1. 60代の「預貯金額」は?
さいしょに「家計の金融行動に関する世論調査[二人以上世帯調査](2019年)」をもとに、60代の預貯金の状況をみてみましょう。
1.1 60代(60~69歳)の預貯金の平均額・・・1464万円
60代の預貯金の平均額は、1000万円を大きく超えています。
退職金をもらえるケースがあるとはいえ、本当に60代の方の多くが1000万円以上も貯めているのでしょうか。また、その貯蓄を切り崩さずに生活できているのでしょうか。
1.2 60代で「資産が減る場合」理由
「教育費や住宅ローンに悩む必要もなくなり、退職金や年金収入もある。だから、60代で資産が増えるだろう」と計算している人もいるかもしれませんね。しかし、現実はそうも断言できないようです。
ここで、同調査より、60代における「前年度と比較した資産の増減」に関するデータをみていきます。
- 増えた・・・13.7%
- 変わらない・・・48.3%
- 減った・・・32.9%
- 無回答・・・5%
ご覧のように、「増えた」と答えた人が13%であるのに対し、「減った」と答えた人はその2倍以上の32%となっています。

* **課題のねらい**: 抜粋文の「1.1 60代(60~69歳)の預貯金の平均額・・・1464万円」から始まり「関するデータをみていきます。」で終わる部分を、「退職金」を「相続財産」に置き換えて書き直してください。 データはここでは使いません。

* **課題データ**:
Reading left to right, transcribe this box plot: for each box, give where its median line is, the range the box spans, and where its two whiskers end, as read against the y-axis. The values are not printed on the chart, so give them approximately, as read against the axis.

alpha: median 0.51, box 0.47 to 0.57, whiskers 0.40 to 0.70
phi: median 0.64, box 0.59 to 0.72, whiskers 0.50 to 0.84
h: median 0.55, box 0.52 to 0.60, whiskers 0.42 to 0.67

* **解答例**:
1.1 60代(60~69歳)の預貯金の平均額・・・1464万円
60代の預貯金の平均額は、1000万円を大きく超えています。
相続財産をもらえるケースがあるとはいえ、本当に60代の方の多くが1000万円以上も貯めているのでしょうか。また、その貯蓄を切り崩さずに生活できているのでしょうか。
1.2 60代で「資産が減る場合」理由
「教育費や住宅ローンに悩む必要もなくなり、相続財産や年金収入もある。だから、60代で資産が増えるだろう」と計算している人もいるかもしれませんね。しかし、現実はそうも断言できないようです。
ここで、同調査より、60代における「前年度と比較した資産の増減」に関するデータをみていきます。